§ **Problem details**: Using the data beneath this instruction, retype only the lines from the one that contains "- Atelier guidé" down to the one that contains "defines additional assistance", both included, exactly as they appear.

§ **Stored data entries**:
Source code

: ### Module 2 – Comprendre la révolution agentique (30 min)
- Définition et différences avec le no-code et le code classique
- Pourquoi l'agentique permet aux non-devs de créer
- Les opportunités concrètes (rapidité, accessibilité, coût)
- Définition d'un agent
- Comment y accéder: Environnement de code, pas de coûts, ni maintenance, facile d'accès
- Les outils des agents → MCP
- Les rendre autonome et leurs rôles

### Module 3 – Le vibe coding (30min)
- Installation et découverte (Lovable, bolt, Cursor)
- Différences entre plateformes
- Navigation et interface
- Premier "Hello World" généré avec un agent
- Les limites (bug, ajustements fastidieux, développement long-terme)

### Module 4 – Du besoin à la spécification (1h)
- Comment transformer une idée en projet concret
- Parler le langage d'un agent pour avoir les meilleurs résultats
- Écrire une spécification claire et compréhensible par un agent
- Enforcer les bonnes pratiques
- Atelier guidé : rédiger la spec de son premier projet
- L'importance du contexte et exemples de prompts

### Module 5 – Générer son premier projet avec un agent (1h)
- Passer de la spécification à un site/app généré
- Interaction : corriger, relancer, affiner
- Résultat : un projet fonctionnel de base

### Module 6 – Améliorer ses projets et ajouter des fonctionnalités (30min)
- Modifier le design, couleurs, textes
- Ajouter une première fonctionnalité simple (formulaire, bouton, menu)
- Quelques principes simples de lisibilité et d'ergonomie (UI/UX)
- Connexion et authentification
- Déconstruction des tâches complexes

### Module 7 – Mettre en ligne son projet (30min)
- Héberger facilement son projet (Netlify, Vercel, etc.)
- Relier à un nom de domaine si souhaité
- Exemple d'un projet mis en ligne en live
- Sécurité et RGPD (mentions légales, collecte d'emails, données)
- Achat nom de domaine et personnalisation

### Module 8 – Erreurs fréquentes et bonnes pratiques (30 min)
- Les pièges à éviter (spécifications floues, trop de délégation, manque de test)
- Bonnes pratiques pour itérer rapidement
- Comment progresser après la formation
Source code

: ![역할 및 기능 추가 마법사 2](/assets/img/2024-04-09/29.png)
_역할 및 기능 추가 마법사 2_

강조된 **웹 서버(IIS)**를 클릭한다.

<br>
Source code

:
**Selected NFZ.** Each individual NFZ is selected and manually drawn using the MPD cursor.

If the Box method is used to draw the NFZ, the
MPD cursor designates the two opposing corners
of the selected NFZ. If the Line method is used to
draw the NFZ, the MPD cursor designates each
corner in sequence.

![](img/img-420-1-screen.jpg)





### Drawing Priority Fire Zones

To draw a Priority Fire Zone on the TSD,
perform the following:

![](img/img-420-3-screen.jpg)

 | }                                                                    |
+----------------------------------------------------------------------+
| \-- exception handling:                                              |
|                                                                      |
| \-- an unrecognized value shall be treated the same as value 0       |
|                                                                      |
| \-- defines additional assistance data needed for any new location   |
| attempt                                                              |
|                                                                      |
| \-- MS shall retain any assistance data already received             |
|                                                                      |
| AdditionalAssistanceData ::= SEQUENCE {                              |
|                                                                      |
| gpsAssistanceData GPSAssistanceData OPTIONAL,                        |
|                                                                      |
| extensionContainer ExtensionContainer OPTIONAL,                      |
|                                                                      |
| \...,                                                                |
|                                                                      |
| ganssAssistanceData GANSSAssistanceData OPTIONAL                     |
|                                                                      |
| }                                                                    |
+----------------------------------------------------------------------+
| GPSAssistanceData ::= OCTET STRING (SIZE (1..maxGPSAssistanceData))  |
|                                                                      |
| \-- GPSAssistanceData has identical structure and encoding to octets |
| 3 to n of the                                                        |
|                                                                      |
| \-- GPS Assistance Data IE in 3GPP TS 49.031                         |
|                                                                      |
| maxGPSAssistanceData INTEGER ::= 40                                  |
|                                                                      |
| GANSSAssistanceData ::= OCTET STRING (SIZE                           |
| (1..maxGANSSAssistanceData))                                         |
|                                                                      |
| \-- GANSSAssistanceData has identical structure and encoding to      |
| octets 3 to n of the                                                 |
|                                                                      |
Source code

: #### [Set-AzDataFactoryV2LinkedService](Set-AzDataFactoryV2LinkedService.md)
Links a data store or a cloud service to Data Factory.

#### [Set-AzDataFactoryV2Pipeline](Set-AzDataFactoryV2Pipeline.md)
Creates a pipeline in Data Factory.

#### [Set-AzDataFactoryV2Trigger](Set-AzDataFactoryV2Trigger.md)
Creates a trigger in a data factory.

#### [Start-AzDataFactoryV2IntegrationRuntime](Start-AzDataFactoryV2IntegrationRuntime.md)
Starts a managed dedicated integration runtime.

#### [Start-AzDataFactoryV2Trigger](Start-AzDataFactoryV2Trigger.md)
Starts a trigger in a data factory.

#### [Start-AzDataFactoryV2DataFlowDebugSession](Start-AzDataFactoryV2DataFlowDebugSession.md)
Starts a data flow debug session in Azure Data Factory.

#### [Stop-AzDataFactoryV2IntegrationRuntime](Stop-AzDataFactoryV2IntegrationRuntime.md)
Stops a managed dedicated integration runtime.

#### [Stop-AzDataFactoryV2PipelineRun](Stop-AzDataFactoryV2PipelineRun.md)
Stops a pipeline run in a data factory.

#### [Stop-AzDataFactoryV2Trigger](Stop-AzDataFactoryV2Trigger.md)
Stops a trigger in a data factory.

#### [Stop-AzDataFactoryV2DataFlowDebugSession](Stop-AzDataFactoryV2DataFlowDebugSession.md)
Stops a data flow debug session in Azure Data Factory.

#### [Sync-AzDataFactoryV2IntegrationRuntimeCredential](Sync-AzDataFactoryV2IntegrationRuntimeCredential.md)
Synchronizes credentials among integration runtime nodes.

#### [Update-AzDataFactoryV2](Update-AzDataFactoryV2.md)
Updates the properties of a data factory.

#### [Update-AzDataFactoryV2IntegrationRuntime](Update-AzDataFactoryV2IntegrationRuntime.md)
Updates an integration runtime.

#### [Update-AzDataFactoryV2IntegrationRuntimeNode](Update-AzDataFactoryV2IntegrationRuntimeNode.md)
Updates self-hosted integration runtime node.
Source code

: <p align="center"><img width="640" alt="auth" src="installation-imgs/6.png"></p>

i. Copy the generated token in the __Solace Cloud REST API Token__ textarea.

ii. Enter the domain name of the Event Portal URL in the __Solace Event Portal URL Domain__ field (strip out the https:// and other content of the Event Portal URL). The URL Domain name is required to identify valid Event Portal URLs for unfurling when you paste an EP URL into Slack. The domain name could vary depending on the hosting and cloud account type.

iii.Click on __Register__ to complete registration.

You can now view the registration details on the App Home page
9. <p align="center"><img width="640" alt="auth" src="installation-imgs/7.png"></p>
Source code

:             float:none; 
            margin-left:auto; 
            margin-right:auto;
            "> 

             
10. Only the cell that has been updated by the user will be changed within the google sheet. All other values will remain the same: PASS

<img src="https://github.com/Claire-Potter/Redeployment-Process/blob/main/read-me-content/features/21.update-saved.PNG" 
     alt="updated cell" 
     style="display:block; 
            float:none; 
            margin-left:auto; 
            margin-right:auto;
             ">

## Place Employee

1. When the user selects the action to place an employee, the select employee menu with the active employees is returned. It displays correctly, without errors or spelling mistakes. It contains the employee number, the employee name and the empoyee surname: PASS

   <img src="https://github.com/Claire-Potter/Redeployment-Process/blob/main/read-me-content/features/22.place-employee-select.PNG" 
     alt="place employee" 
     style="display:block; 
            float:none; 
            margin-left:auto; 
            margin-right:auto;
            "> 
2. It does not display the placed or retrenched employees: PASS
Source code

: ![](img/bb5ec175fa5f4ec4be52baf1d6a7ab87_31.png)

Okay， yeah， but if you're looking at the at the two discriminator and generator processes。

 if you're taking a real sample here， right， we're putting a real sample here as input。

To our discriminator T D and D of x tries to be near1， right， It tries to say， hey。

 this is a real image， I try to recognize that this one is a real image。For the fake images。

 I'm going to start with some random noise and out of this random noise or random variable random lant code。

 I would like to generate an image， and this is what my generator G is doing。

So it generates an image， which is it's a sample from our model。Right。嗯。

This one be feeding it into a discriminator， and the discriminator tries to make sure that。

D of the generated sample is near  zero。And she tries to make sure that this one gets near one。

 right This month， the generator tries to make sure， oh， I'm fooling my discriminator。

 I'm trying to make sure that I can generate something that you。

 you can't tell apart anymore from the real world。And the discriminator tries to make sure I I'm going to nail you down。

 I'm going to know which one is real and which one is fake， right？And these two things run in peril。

§ **Answer space**:
- Atelier guidé : rédiger la spec de son premier projet
- L'importance du contexte et exemples de prompts

### Module 5 – Générer son premier projet avec un agent (1h)
- Passer de la spécification à un site/app généré
- Interaction : corriger, relancer, affiner
- Résultat : un projet fonctionnel de base

### Module 6 – Améliorer ses projets et ajouter des fonctionnalités (30min)
- Modifier le design, couleurs, textes
- Ajouter une première fonctionnalité simple (formulaire, bouton, menu)
- Quelques principes simples de lisibilité et d'ergonomie (UI/UX)
- Connexion et authentification
- Déconstruction des tâches complexes

### Module 7 – Mettre en ligne son projet (30min)
- Héberger facilement son projet (Netlify, Vercel, etc.)
- Relier à un nom de domaine si souhaité
- Exemple d'un projet mis en ligne en live
- Sécurité et RGPD (mentions légales, collecte d'emails, données)
- Achat nom de domaine et personnalisation

### Module 8 – Erreurs fréquentes et bonnes pratiques (30 min)
- Les pièges à éviter (spécifications floues, trop de délégation, manque de test)
- Bonnes pratiques pour itérer rapidement
- Comment progresser après la formation
Source code

: ![역할 및 기능 추가 마법사 2](/assets/img/2024-04-09/29.png)
_역할 및 기능 추가 마법사 2_

강조된 **웹 서버(IIS)**를 클릭한다.

<br>
Source code

:
**Selected NFZ.** Each individual NFZ is selected and manually drawn using the MPD cursor.

If the Box method is used to draw the NFZ, the
MPD cursor designates the two opposing corners
of the selected NFZ. If the Line method is used to
draw the NFZ, the MPD cursor designates each
corner in sequence.

![](img/img-420-1-screen.jpg)





### Drawing Priority Fire Zones

To draw a Priority Fire Zone on the TSD,
perform the following:

![](img/img-420-3-screen.jpg)

 | }                                                                    |
+----------------------------------------------------------------------+
| \-- exception handling:                                              |
|                                                                      |
| \-- an unrecognized value shall be treated the same as value 0       |
|                                                                      |
| \-- defines additional assistance data needed for any new location   |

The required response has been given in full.